Texto del ejercicio

§

La madera aromática del cedro era apropiada para la purificación, especialmente porque era rojiza, y el rojo es el color de la sangre. El color rojo de la vaca y la tela roja que también se añadían al fuego (vers. 6) reforzaba la asociación con la sangre. Las cenizas podían funcionar como sangre deshidratada, a la cual se añadía agua más tarde para reconstituirla como un líquido que podía asperjarse como si fuese sangre (vers. 12, 13, 17-20).
Un aspecto especial del singular ritual de la vaca roja ha dejado perplejos a los intérpretes de este pasaje: Los participantes (puros) en la quema de la vaca y en el almacenamiento de la ceniza, así como la persona pura que más tarde asperjaba la ceniza disuelta en agua, todos quedaban impuros a causa de estas funciones (vers. 7, 8, 10, 21). A la inversa, la ceniza disuelta en agua purificaba a aquellos que eran impuros (vers. 12, 19). ¿Por qué tenía la misma sustancia efectos tan opuestos sobre las personas?
La respuesta es que los israelitas consideraban a la vaca como una unidad, tanto en espacio como en tiempo. Por ello, lo que les ocurría a partes de ella más tarde, como la aplicación de pequeñas porciones de cenizas sobre personas y cosas impuras, lo consideraban como si hubiese ocurrido ya cuando se realizó la quema de la vaca. Por lo tanto, las cenizas absorbían las impurezas de las personas y los objetos impuros, de modo que cuando una persona pura las tocaba o estaba involucrada en su producción, esa persona recibía la contaminación de las cenizas.

§

Coordenadas de articulaciones con nombre
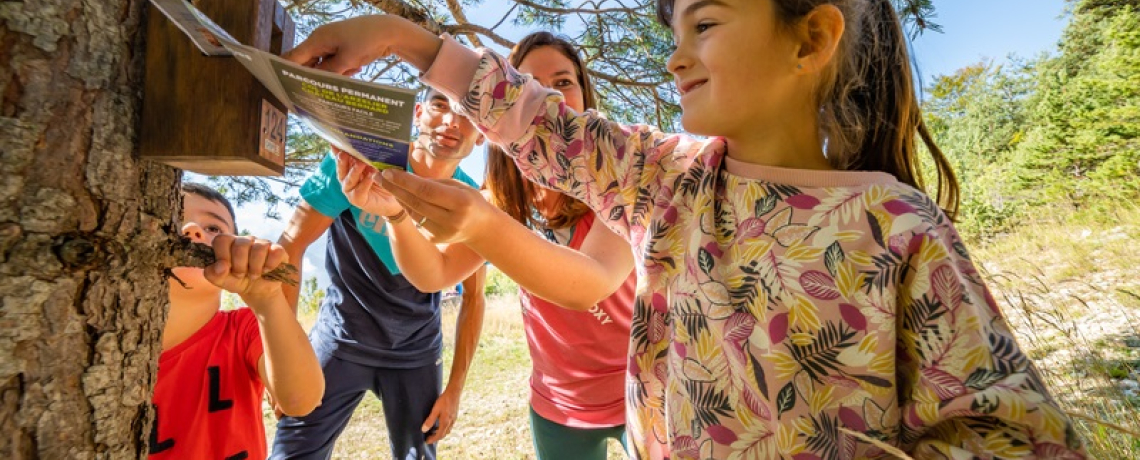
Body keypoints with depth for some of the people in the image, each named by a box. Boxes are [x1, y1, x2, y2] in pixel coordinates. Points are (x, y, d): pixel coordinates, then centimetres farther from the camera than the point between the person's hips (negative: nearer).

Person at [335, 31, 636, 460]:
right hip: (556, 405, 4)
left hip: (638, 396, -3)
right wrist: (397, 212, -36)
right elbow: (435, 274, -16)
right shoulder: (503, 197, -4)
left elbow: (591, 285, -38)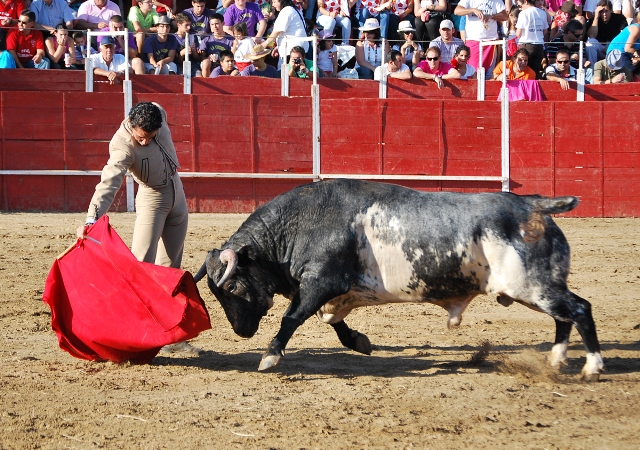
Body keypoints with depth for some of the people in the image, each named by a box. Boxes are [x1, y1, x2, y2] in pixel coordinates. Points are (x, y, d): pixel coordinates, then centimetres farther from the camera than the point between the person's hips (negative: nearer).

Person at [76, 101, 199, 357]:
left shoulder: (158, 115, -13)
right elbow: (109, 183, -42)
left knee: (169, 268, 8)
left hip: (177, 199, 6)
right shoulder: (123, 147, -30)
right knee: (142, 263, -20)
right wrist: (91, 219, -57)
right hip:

§

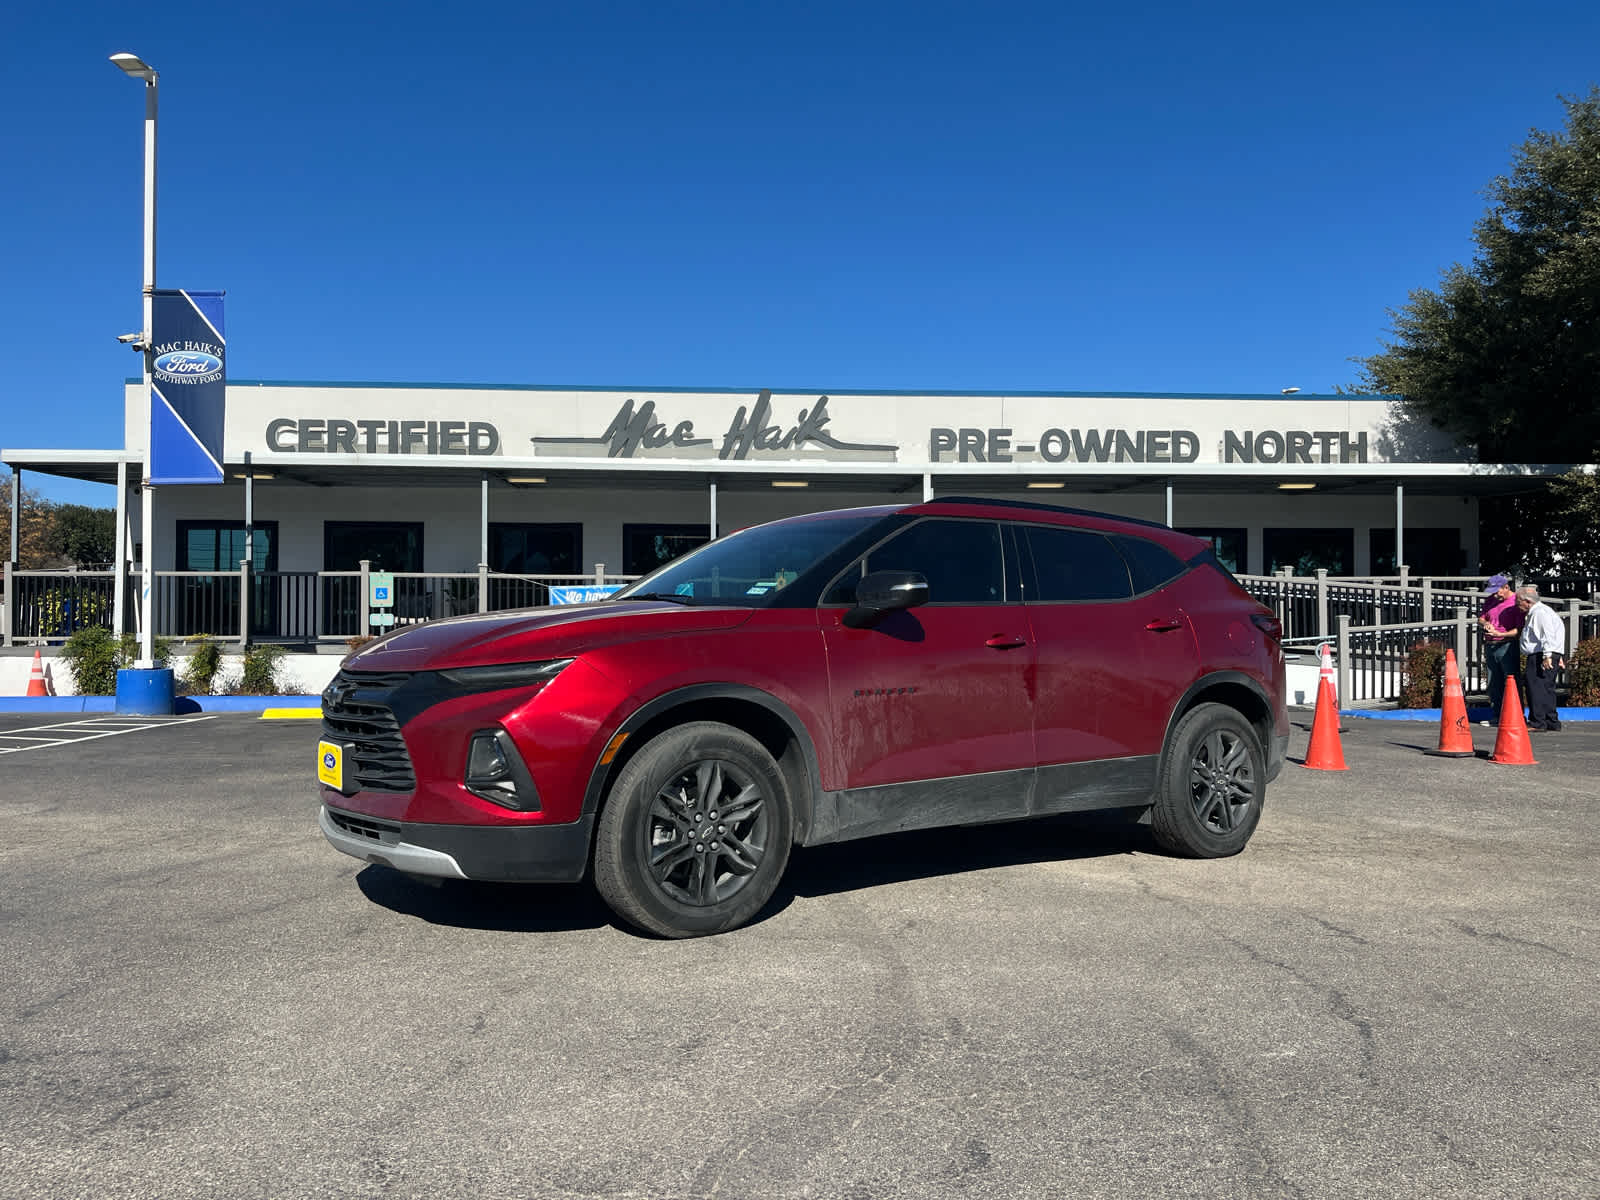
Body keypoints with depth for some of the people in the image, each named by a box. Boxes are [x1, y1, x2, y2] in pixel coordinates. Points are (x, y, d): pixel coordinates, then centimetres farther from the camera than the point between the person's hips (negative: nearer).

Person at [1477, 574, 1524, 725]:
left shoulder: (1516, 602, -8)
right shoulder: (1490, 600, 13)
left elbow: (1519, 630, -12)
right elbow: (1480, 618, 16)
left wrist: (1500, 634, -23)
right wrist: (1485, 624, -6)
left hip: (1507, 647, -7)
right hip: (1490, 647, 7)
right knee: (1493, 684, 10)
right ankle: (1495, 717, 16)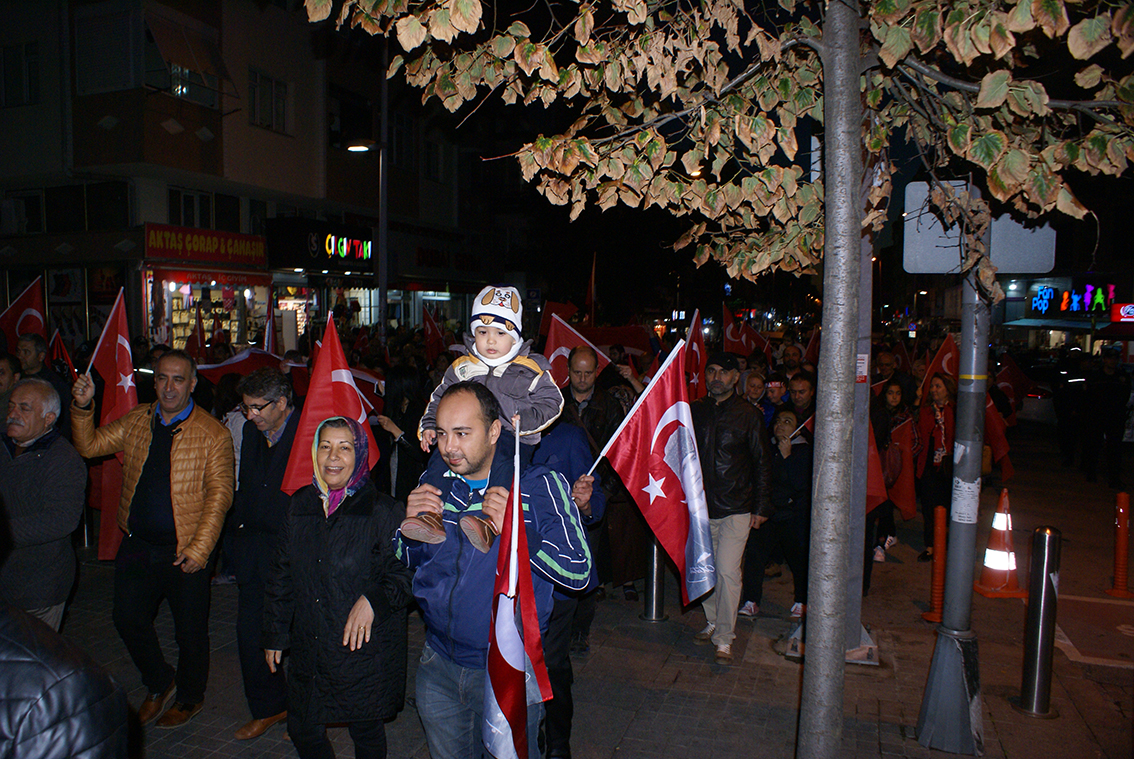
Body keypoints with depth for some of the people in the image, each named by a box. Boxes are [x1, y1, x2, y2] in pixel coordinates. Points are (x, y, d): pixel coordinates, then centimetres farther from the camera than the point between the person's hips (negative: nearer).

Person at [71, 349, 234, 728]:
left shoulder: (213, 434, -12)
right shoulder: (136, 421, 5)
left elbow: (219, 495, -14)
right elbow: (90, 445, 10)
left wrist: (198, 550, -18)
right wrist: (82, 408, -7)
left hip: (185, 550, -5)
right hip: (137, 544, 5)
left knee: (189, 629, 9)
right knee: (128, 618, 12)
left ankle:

§

Partes del ejercicio
1 > Devuelve sin cambios el fragmento del texto sobre la vaca roja comprendido entre "Un aspecto especial" y "sobre las personas?", ambos incluidos.
2 > Enumera las funciones que, según el texto sobre la vaca roja, dejaban impuras a las personas puras que las realizaban.
3 > Escribe lo que sigue al texto sobre el ritual de la vaca roja, a partir de su última oración.
El listado procede de una fuente distinta a la del texto.

Respuestas del ejercicio
1 >
Un aspecto especial del singular ritual de la vaca roja ha dejado perplejos a los intérpretes de este pasaje: Los participantes (puros) en la quema de la vaca y en el almacenamiento de la ceniza, así como la persona pura que más tarde asperjaba la ceniza disuelta en agua, todos quedaban impuros a causa de estas funciones (vers. 7, 8, 10, 21). A la inversa, la ceniza disuelta en agua purificaba a aquellos que eran impuros (vers. 12, 19). ¿Por qué tenía la misma sustancia efectos tan opuestos sobre las personas?

2 >
- La participación en la quema de la vaca
- El almacenamiento de la ceniza
- La aspersión de la ceniza disuelta en agua

3 >
Compare esta situación: Si una persona sucia toma un baño y se vuelve limpia o pura, y luego una persona limpia se mete en el agua que lleva la suciedad de la primera persona, se ensucia. La diferencia es que en el ritual de la vaca roja, una persona limpia se volvía impura incluso antes de purificar la sustancia contactada que era impura. Sería como un individuo limpio que se vuelve impuro por tocar el agua en la cual una persona impura se bañaría más tarde.
Esto parece extraño, pero recordemos que el mundo simbólico de los rituales no depende de limitaciones de causa y efecto físico. Señala a una realidad mayor, y como es un sacrificio, señala al sacrificio de Cristo.
El ritual de la vaca roja destacaba únicamente el hecho de que el sacrificio de Cristo supliría los medios de purificación para muchas personas que lo necesitarían después de la cruz. ¡Eso nos incluye a nosotros! Nosotros hemos nacido muchos siglos después de la muerte de Cristo en la cruz. ¿Cómo podemos recibir la vida eterna a través de lo que hizo entonces?
La respuesta es que en la cruz Jesús hizo amplia provisión para todos, y luego distribuye los beneficios hasta nosotros mediante su ministerio sacerdotal en el santuario celestial. Las cenizas de la vaca roja solo remediaban la impureza física ritual en la vida actual, pero la sangre de Cristo proporciona la purificación moral que necesitamos para la vida eterna.
"Porque si la sangre de los machos cabríos y de los toros, y la ceniza de la becerra rociada sobre los que se ha contaminado, santifican para la purificación de la carne, ¿cuánto más la sangre de Cristo, el cual por el Espíritu eterno se ofreció a sí mismo sin mancha a Dios, purificará vuestra conciencia de obras muertas para servir al Dios vivo?" (Heb. 9:13, 14).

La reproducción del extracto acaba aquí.